Formal thought disorder is an important although not pathognomonic clinical feature of schizophrenia. The clinical and neurocognitive literature on thought disorder, although vast, is limited to the extent that it draws on a model of thought that can be traced to the English Enlightenment and Locke's theory of ideas and their associations, itself based on his clinical experience and the influence of Newton's physics of atoms and forces. We propose an alternative model that draws on recent work in linguistics. By giving greater emphasis to the interactional aspects of language, it enables a sharper focus on thought disorder as an emergent property of conversation.

Methods:

Conversational interaction between patients with identified thought disorder and psychiatrist is analyzed. The analysis focuses on agency as it manifests in the management ofturn taking (drawing on conversational analytic techniques) and in transitivity structures within clauses (drawing on systemic functional grammar).

Results:

Patients are accomplished agents in the management of their part of turn taking.

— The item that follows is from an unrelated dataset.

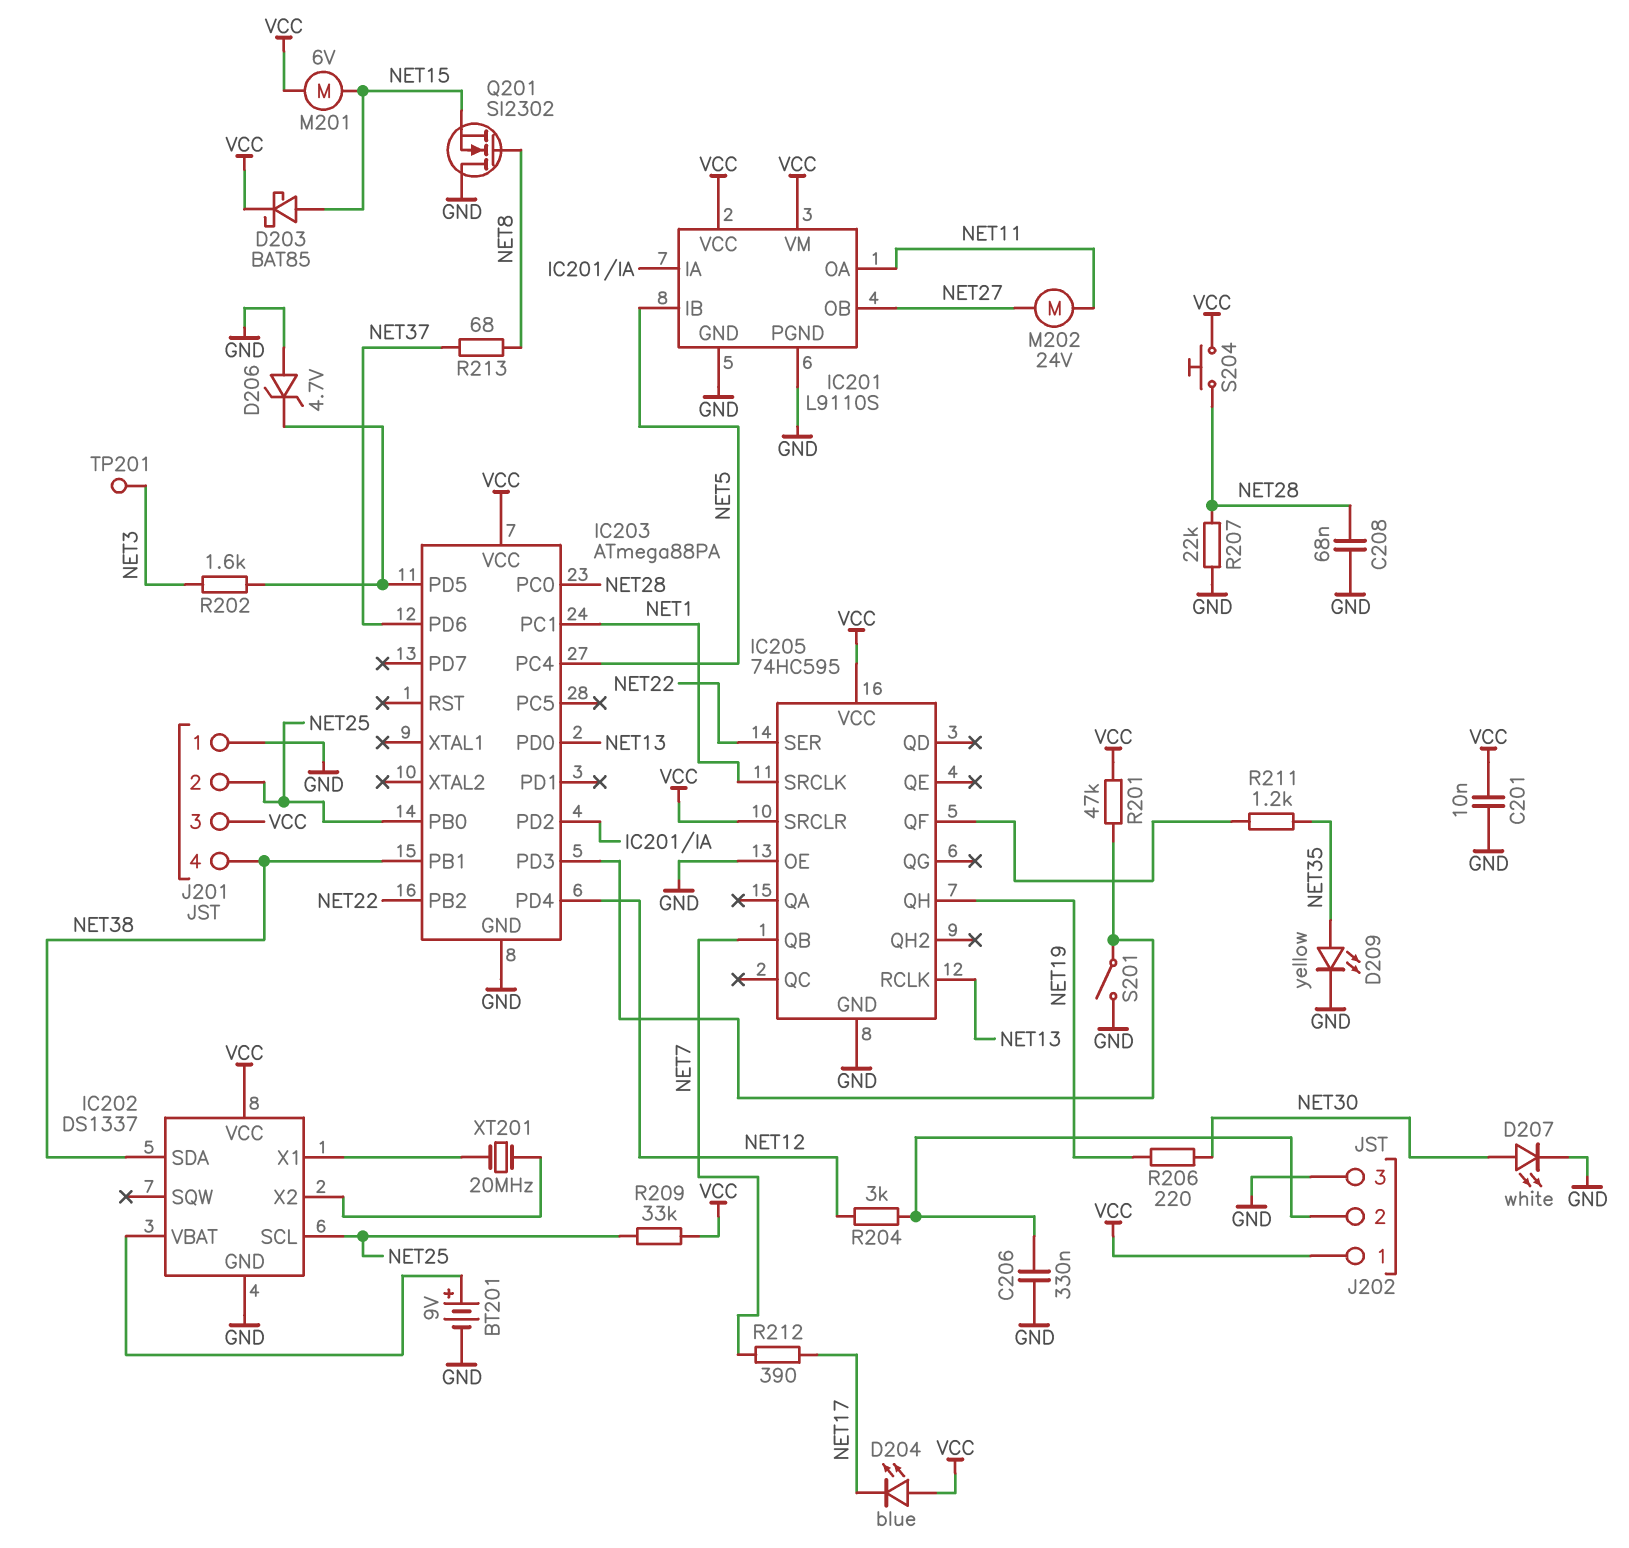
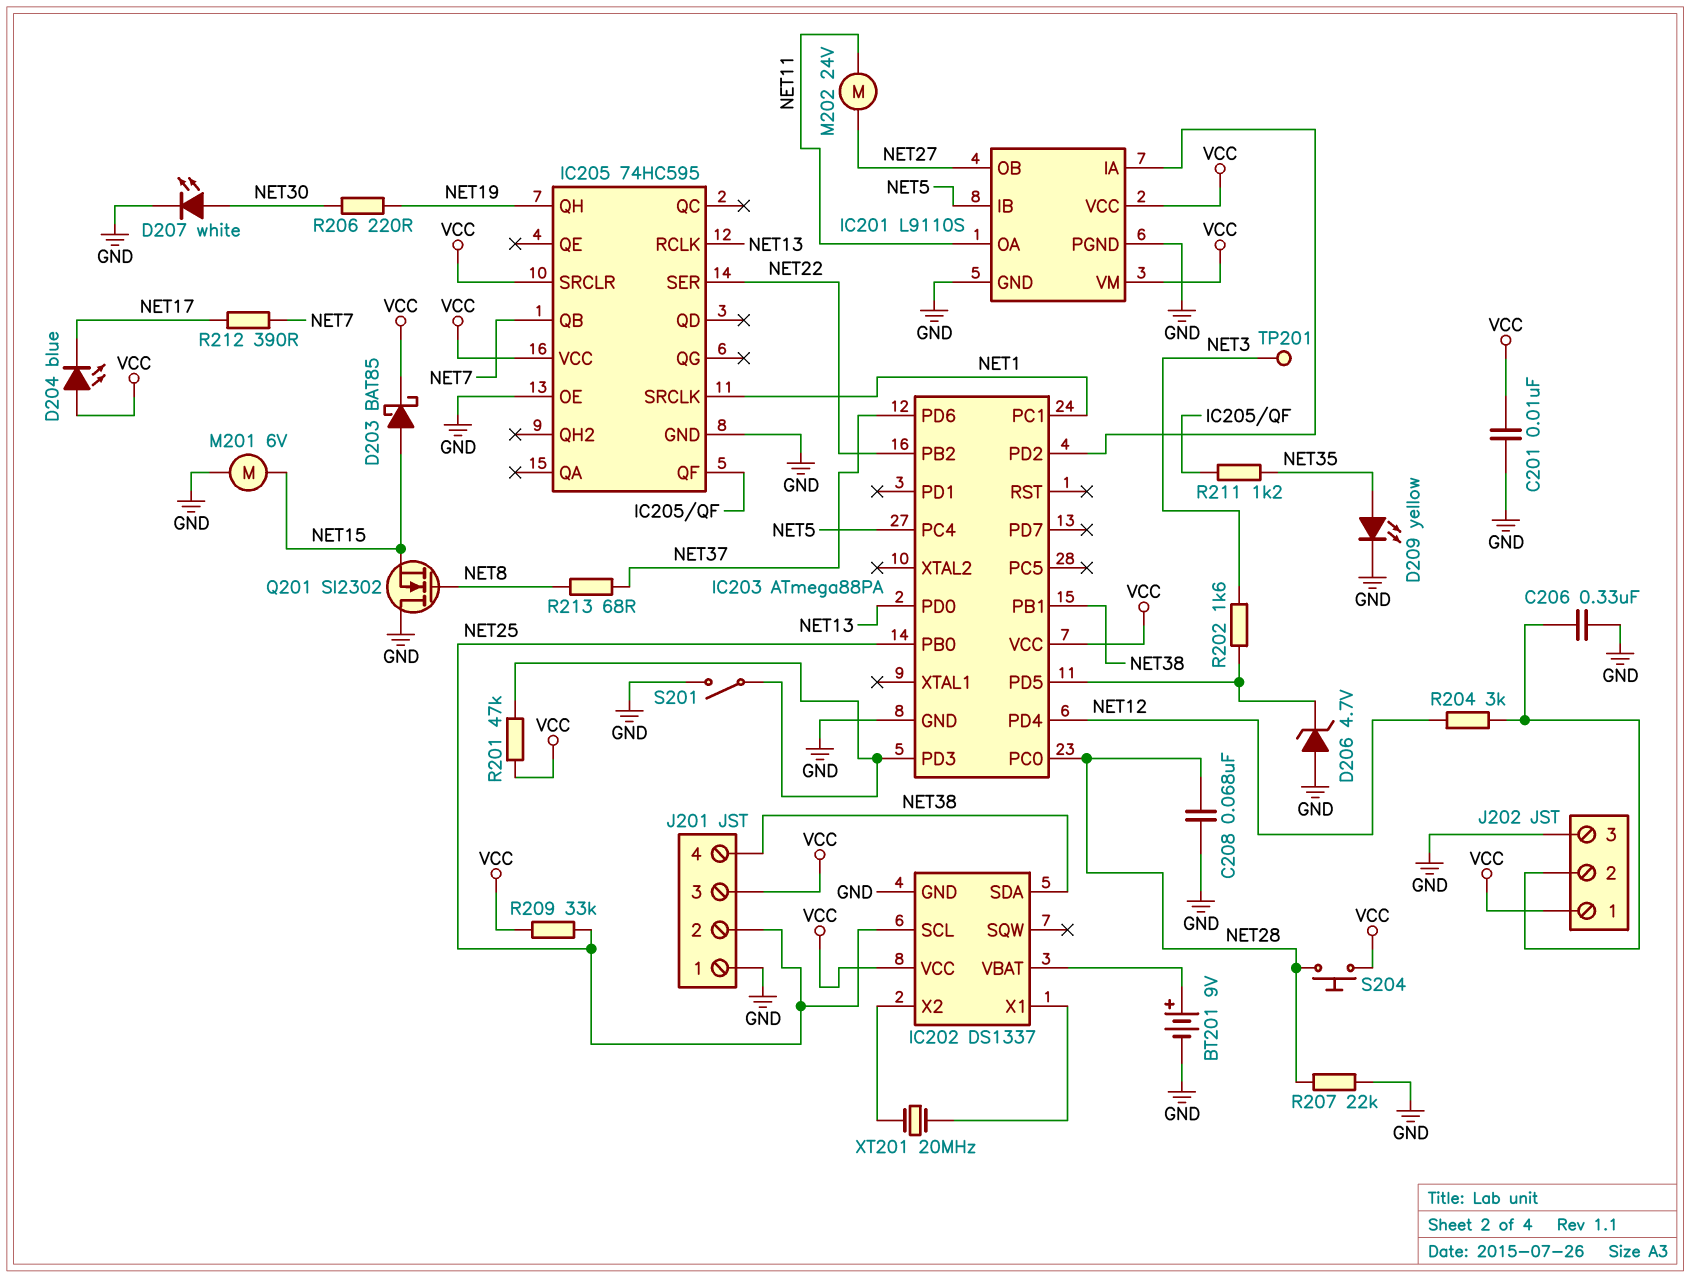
M201: motor 6V (NET15, VCC) -> motor 6V (GND, NET15)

However, in representing themselves as agents in language, they transfer their agency onto other phenomena in their lived world, including inanimate objects and objects that are coined through neologisms.

Conclusions:

This novel method of investigating thought disorder as fraught conversational interaction provides for the possibility of sharpening the definition of thought disorder as a construct, with attendant benefits both for clinical detection and for neurobiological research.